Earlier this month, the presidency invited "anyone who may have evidence which demonstrates that any minister or deputy minister has acted in dereliction of duty... to forward such evidence to the presidency".
Zille said apart from the more recent allegations concerning Tshabalala-Msimang - including that she acquired a liver transplant through improper influence, needed the new organ because of alcoholism, and was convicted of theft in Botswana - the case for her dismissal rested on "incontrovertible" grounds.
"Through a combination of chronic mismanagement and poor judgement, she has presided over a marked deterioration in the quality, efficiency and morale of her department," Zille said.
This included:
* The inordinate delay in the antiretroviral treatment programme. A roll-out of antiretrovirals (ARVs) had began only two-and-a-half years ago, and only after legal action and civil disobedience at home and condemnation abroad;
* The minister's "bizarre" opinions on HIV and Aids.

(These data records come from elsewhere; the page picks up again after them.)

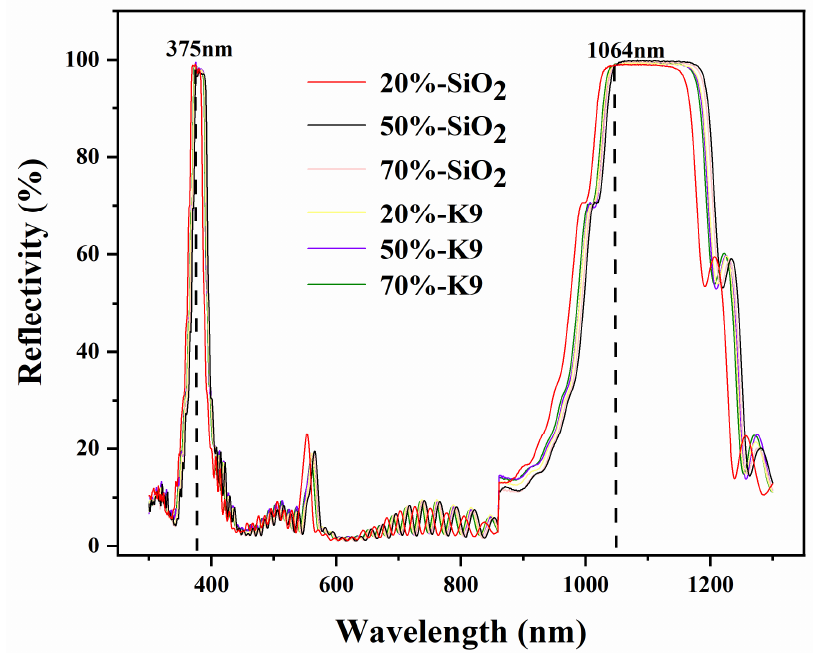
Figure 4. The spectra of high-reflectivity dielectric coatings based on SiO 2 and K9 in different humidity environments.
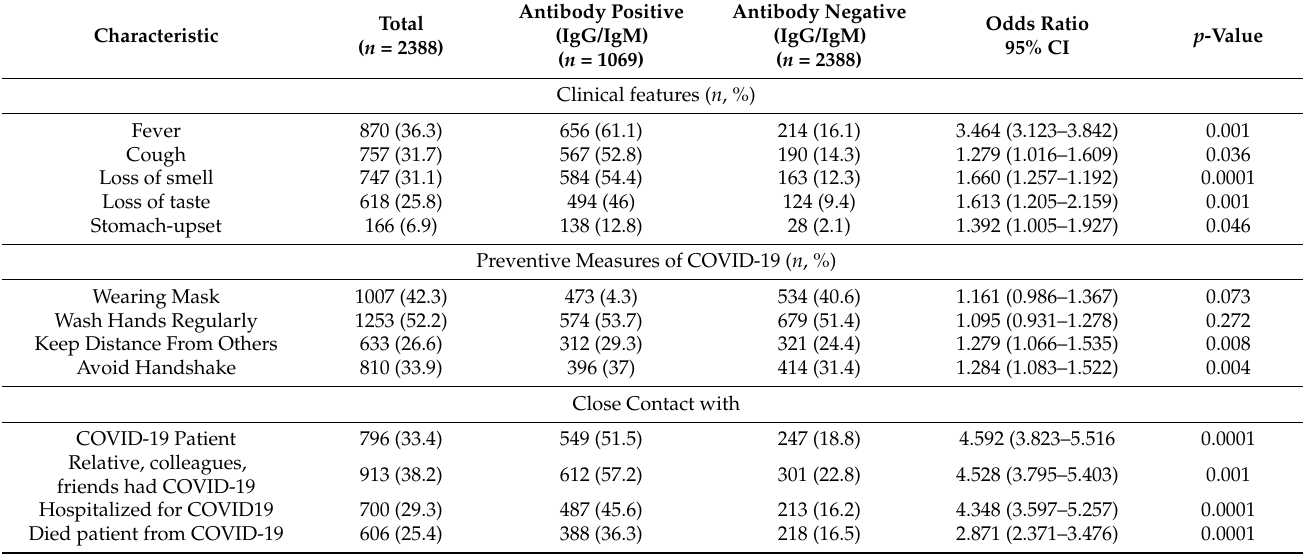
Table 3. Clinical features, preventive measures and COVID-19 status.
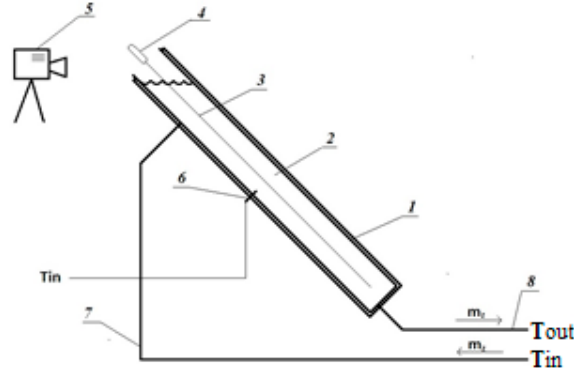
Figure 9. The heat transfer test stand diagram. 1—thermally insulated tank; 2—heating fluid (wa-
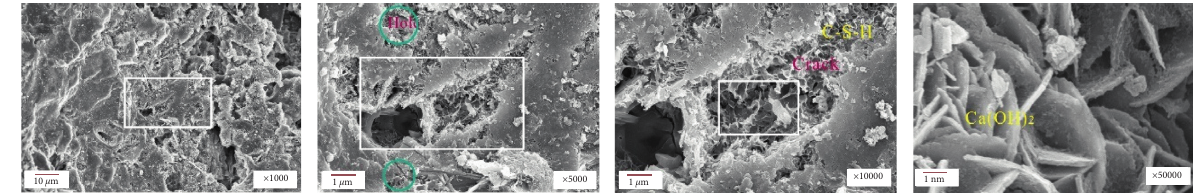
Figure 21: C-6 concrete microstructure before sample freeze-thaw.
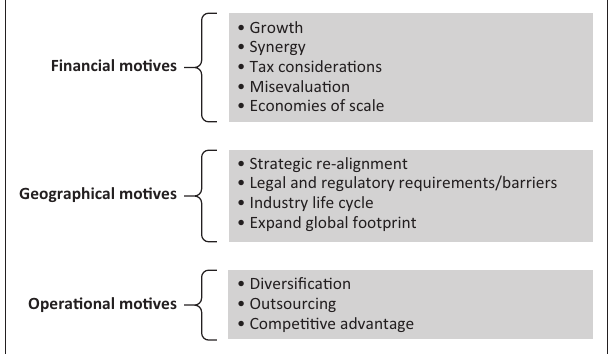
FIG URE 1: Common motivations behind mergers and acquisition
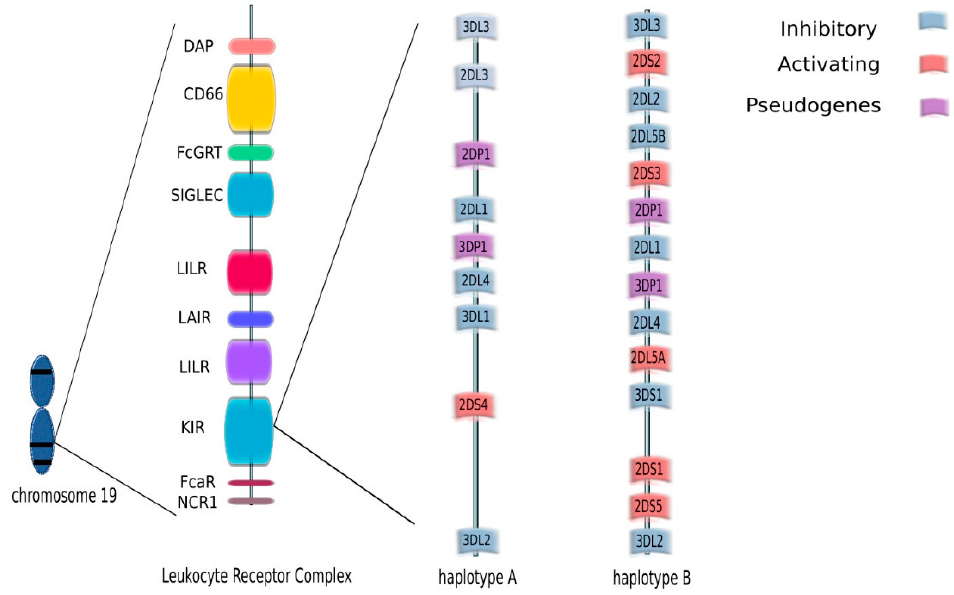
Figure 2. KIR genes are located on chromosome 19, in the leukocyte receptor complex (LRC). The KIR gene family consists of 15 gene loci (KIR2DL1, KIR2DL2/L3, KIR2DL4, KIR2DL5A, KIR2DL5B, KIR2DS1, KIR2DS2, KIR2DS3, KIR2DS4, KIR2DS5, KIR3DL1/S1, KIR3DL2, KIR3DL3) and two pseudogenes (KIR2DP1 and KIR3DP1.) KIR genotypes can be divided into two haplotypes: A and B depending on the composition of their genes.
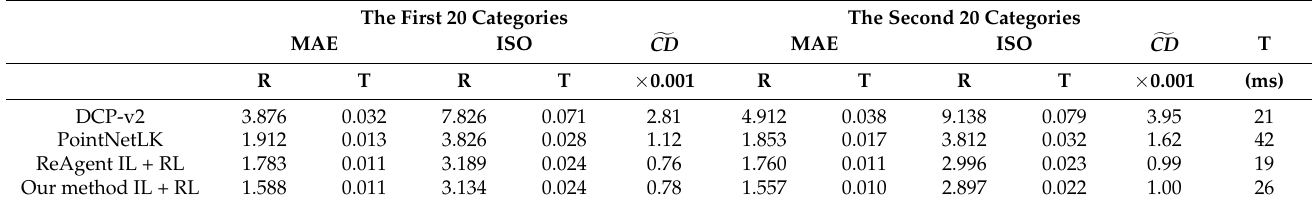
Table 1. Registration Results on ModelNet40.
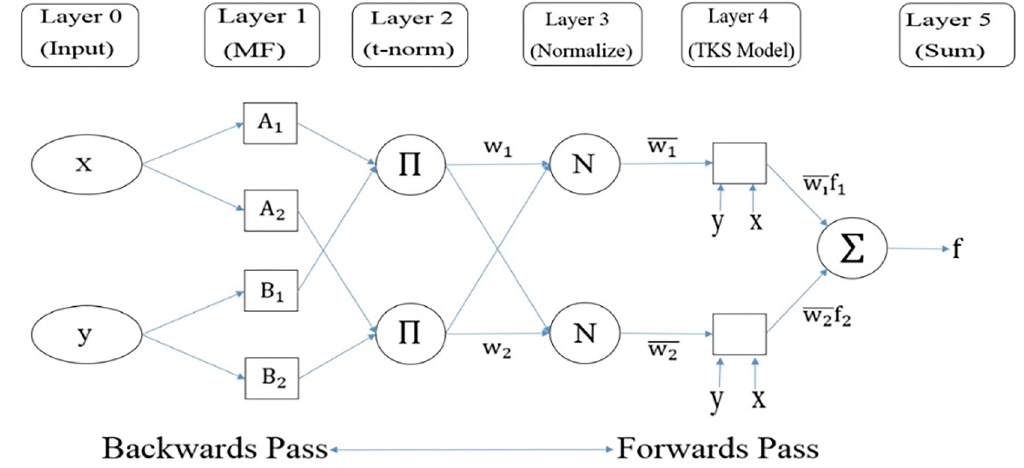
Figure 2. The primary architecture of the ANFIS [24].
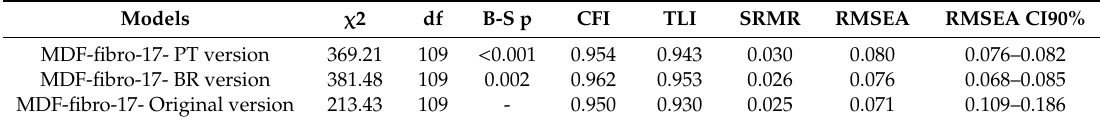
Table 4. Goodness-of-fit indexes of the Portuguese and Brazilian versions and the original model of the Multidimensional Daily Diary of Fatigue-Fibromyalgia-17 (MDF-fibro-17). Models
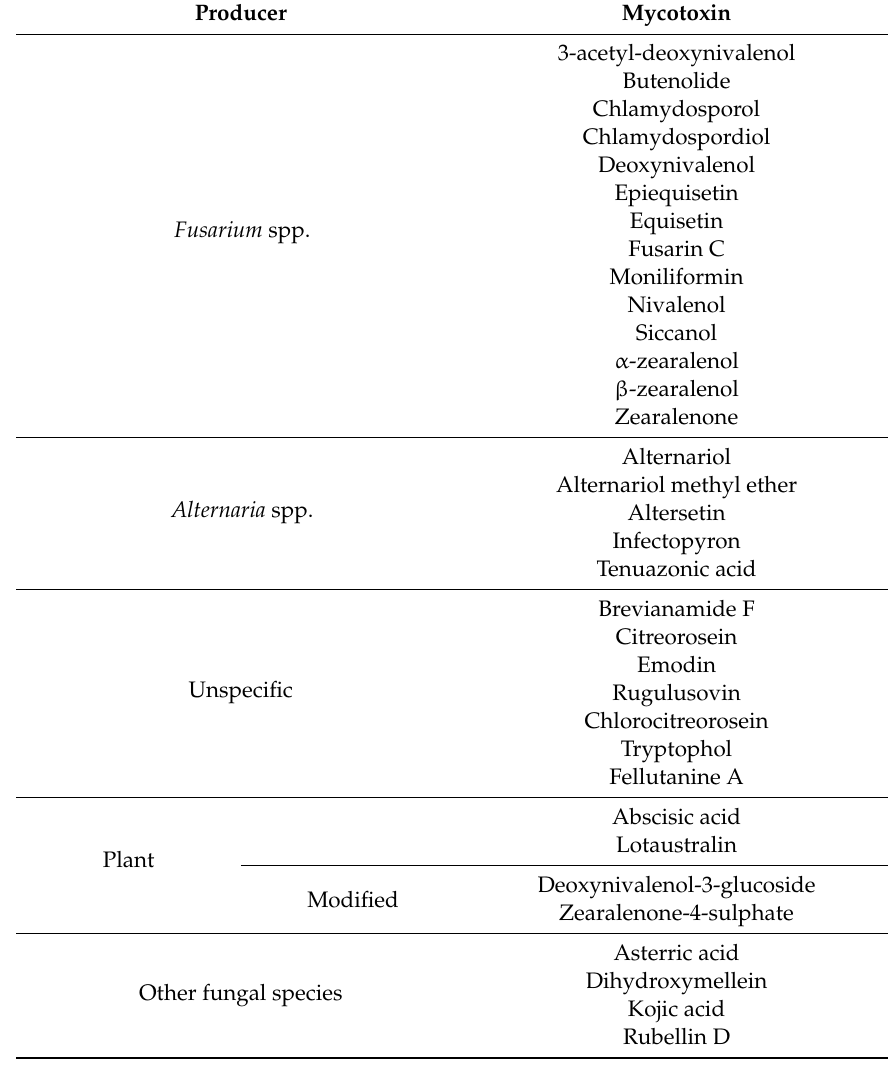
Table 6. General overview of detected toxins and their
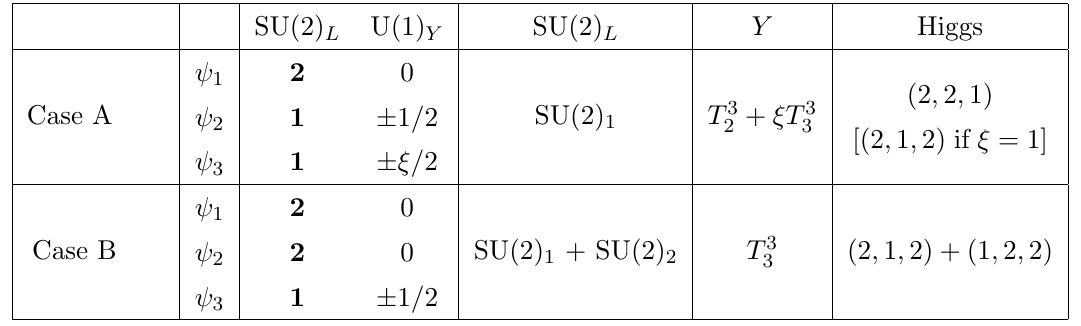
Table 1 . Quantum number assignments for the underlying techni-fermions. T 3 generators of each SU(2) i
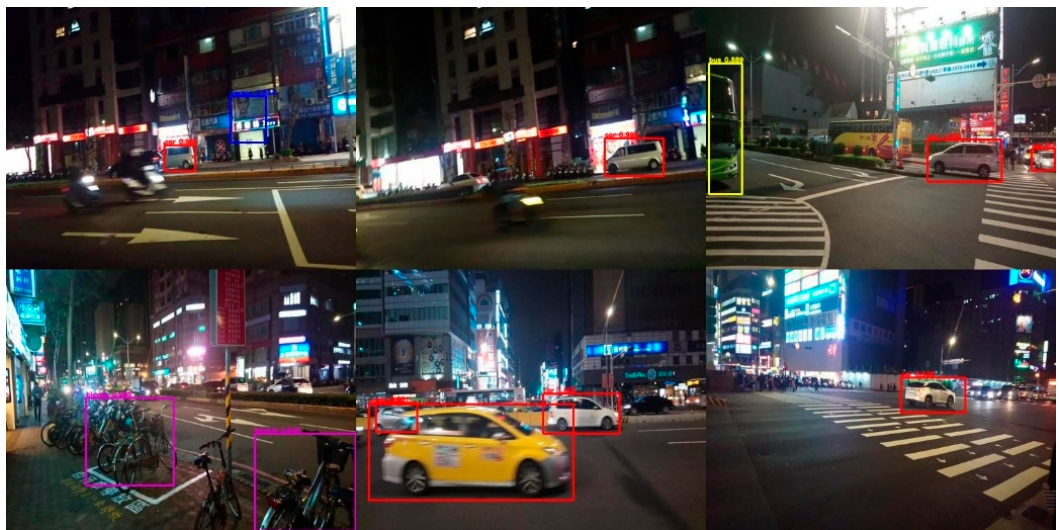
Figure 2. Urban nighttime images processed by the Faster R-CNN [5] with ResNet101 [2] trained using PASCAL VOC 2007 [6].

Among many other controversies, she had insisted ARVs were poisons and refused to authorise a cheap and easy Nevirapine programme to prevent the transmission of HIV from mothers to babies until the Constitutional Court forced her hand; and,
* On several occasions, the minister had provoked outrage with claims that fruit, vegetables and traditional medicines were equivalent treatments to ARVs.
In her letter, Zille reminded Mbeki that in September last year, 81 leading scientists had written to him, urging the president to fire his health minister.
They had said at the time: "To have as health minister someone who now has no international respect, is an embarrassment to the South African government."
Tuberculosis was another area where the minister has failed to exercise proper leadership.
"Little more than half of all tuberculosis patients are cured in South Africa, multi-drug resistant TB is on the rise, and government seems unable to address the disease."
Zille said the DA's call for Msimang's dismissal stemmed not only from her mishandling of epidemics.
"The department has also over the years become increasingly infamous for inefficiency, neglect and bureaucratic obstructionism.
"The minister presides over a department with a very poor financial management record - three disclaimers of opinion in the last four audit reports."
More serious was the "steady deterioration" of state hospitals.
"The revelation of appalling conditions at the Mount Frere pre-natal ward... are replicated by equally disgraceful conditions elsewhere."
Other areas demonstrating departmental inefficiency included:
* The restructuring of the Medicines Control Council, which had been on the government's agenda for 10 years, with little action;
* A four-year wait for regulations allowing nurses to prescribe certain medicines, including ARVs, with no action having been taken; and,
* A three-year wait for a system to regulate alternative medicines.
Zille said the question to be asked was not whether there was a case for firing the health minister, but how she had held onto her position for so long.
She appealed to Mbeki to take the action necessary to restore the credibility of the health department and South Africa's international standing.
"I respectfully urge that is its time to let Dr Tshabalala-Msimang go now," she said.